Galgadayle shook his head. “The coward got away,” he hissed. “But if I-”

“Got away?” Tavis interrupted. If Avner had escaped, so had Brianna. The youth’s ethics were certainly questionable, but not his loyalty. “Your warriors didn’t capture him?”

Galgadayle’s head pivoted toward the mountainside, then he realized his mistake and looked away. “I’m feeling weak.”

Tavis glanced up the gloom-shrouded slope. He saw only a purple, inky darkness as deep as the Abyss itself, but he was smiling when he looked back to his patient. “Avner has taken my wife into the mines, hasn’t he?”

Galgadayle’s eyes widened. “I don’t… I didn’t say that.”

“You didn’t have to.”

Before his distracted patient realized what was happening, Tavis pulled the shard from Galgadayle’s back. The steel slipped out of the wound like a dagger from its sheath, and it was removed before the seer could open his mouth to scream. The fragment was about two feet long and covered with a dark coating of slime and blood.
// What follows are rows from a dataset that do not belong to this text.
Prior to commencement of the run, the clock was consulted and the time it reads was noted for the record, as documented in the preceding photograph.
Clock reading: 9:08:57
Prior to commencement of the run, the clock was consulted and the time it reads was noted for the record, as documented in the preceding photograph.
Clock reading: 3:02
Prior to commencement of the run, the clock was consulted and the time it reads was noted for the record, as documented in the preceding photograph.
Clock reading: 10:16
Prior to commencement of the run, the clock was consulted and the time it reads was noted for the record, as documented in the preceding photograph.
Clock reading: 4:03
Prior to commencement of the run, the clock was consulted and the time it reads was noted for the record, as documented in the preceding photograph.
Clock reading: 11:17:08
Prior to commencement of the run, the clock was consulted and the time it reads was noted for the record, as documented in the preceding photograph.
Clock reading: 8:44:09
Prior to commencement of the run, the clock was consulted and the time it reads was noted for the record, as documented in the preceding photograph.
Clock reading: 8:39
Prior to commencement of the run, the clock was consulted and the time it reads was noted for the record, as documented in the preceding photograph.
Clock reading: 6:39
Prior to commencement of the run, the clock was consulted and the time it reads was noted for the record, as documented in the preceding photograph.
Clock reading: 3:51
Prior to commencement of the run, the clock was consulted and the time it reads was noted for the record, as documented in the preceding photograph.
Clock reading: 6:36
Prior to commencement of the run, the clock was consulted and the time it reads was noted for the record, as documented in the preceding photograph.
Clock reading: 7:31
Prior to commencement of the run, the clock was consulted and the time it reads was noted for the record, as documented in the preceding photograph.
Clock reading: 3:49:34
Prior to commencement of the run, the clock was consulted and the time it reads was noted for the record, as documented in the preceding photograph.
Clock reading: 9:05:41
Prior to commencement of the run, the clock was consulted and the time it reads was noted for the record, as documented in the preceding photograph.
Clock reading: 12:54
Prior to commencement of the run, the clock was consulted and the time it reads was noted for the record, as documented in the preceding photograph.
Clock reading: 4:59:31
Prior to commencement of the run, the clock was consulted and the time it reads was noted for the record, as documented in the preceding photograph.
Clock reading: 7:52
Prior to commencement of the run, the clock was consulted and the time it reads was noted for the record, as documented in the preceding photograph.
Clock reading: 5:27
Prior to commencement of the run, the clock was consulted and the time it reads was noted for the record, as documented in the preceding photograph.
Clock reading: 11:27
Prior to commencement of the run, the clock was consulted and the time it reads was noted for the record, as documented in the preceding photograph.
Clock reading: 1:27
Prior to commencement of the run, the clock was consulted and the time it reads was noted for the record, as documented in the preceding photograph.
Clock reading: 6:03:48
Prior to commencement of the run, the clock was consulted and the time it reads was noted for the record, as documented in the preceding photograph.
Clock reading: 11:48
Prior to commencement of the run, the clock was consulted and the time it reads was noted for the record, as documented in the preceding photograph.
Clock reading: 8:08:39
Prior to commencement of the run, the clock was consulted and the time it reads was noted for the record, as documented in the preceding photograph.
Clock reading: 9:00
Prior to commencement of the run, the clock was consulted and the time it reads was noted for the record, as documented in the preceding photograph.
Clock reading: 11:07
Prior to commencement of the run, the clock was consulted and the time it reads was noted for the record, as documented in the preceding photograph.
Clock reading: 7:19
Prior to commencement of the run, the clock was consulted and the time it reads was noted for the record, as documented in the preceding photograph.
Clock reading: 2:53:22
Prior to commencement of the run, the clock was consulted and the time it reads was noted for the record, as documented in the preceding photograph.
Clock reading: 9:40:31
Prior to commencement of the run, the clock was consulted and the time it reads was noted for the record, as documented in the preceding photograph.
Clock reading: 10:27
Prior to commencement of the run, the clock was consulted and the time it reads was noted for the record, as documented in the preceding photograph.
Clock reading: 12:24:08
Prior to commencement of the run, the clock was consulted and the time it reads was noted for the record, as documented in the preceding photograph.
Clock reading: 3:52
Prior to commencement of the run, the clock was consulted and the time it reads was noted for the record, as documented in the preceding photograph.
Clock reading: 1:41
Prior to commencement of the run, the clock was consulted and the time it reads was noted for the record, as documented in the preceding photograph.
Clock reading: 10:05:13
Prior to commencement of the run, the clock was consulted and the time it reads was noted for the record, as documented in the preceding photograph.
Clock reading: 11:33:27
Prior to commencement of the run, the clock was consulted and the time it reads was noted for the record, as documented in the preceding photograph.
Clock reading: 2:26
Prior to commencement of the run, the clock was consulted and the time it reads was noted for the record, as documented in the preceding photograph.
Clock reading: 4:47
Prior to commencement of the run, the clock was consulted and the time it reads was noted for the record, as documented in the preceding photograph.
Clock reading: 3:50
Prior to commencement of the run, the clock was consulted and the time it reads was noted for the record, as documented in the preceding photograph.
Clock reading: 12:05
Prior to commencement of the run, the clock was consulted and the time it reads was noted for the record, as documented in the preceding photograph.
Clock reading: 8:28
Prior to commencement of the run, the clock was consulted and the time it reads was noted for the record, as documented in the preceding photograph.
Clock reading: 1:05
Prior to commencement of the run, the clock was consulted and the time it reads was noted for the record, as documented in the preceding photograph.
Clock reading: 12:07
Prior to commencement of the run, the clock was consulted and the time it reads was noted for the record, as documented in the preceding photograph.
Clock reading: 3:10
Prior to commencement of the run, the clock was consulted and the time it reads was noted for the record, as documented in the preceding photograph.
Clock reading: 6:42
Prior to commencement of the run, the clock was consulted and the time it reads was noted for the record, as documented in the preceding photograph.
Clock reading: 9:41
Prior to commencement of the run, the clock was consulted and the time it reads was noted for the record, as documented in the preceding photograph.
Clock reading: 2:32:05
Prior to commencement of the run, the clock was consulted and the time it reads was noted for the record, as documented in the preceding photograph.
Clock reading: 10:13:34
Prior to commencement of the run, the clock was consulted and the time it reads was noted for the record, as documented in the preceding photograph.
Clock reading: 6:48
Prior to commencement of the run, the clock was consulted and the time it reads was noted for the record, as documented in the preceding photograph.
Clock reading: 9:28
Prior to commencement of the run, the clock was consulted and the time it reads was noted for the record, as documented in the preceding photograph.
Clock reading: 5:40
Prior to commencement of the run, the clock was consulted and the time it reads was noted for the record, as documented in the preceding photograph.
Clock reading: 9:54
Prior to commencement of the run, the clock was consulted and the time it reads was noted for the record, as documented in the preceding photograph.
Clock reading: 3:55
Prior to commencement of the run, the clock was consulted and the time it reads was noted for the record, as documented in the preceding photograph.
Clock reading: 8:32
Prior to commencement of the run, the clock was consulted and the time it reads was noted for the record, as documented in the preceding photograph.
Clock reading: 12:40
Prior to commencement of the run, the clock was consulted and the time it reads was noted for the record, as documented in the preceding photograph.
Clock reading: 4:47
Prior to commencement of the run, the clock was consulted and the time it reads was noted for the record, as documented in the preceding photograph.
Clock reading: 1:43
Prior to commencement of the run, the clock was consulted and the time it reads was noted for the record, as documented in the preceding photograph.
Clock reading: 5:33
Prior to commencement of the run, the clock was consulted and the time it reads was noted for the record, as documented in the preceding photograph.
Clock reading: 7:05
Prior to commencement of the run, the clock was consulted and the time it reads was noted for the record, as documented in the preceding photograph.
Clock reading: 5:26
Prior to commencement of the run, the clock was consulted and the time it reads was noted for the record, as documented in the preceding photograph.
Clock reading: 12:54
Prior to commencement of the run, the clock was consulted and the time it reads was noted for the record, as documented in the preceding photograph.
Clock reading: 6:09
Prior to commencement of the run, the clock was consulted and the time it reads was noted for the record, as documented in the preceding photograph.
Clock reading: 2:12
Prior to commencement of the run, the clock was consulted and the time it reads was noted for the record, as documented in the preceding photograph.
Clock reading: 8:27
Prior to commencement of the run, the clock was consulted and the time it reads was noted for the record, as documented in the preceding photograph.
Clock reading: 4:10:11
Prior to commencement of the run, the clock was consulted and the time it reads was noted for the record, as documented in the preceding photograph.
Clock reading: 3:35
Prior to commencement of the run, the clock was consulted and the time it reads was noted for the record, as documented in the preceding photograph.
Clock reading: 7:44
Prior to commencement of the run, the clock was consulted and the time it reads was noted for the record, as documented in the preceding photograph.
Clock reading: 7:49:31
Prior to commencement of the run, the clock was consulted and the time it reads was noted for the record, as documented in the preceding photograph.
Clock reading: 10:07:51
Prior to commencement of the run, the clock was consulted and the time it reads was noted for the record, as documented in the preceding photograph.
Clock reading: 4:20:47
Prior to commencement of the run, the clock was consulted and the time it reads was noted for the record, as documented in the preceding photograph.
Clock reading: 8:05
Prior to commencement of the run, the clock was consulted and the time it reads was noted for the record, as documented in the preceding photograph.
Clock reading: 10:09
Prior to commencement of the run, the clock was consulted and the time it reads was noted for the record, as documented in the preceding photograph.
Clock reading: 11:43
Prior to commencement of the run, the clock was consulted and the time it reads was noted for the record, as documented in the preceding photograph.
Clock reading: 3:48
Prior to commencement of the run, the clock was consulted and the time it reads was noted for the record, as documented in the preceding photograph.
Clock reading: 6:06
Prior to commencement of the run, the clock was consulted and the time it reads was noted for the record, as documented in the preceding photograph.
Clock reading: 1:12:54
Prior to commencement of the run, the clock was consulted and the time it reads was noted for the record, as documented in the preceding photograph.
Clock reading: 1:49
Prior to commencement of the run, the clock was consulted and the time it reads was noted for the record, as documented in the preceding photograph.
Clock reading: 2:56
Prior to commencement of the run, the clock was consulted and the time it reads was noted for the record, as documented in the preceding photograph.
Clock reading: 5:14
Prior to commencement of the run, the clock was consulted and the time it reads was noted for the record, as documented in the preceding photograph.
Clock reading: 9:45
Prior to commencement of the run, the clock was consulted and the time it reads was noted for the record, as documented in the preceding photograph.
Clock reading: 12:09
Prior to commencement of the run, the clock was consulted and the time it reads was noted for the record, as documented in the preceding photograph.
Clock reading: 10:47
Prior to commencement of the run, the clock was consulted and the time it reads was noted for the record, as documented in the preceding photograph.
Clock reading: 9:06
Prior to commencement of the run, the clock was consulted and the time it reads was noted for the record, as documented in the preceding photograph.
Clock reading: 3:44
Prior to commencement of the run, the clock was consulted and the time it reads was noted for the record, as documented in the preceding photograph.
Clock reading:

“You… tricked me!” Galgadayle seemed more surprised than angered.

“You have nothing to complain about.” Tavis tossed the bloody shard aside. “The blade came out in one piece, didn’t it?”

He used the cloth he had set aside earlier to stanch the heavy flow of blood, then guided Galgadayle’s hand to the wound. Once he knew his patient was strong enough to hold the dressing in place, he helped the seer sit up. Tavis took his healing potion from his cloak and uncorked the purple flask.

“Drink this.” He placed the elixir in Galgadayle’s free hand. “And when you feel well enough to move, find someplace warm to spend the night.”

The seer did not lift the flask to his lips. “You will not… you cannot save the child,” he said. “There are many… many miles of tunnel up there.”

“I’ll find my way.” Tavis stood and grabbed his rune-etched bow. “Now drink up. I’d hate to see you spill the last of Simon’s elixir.”

The seer lifted the potion to his lips and downed it in a single gulp. When he finished, he raised the empty flask to Tavis.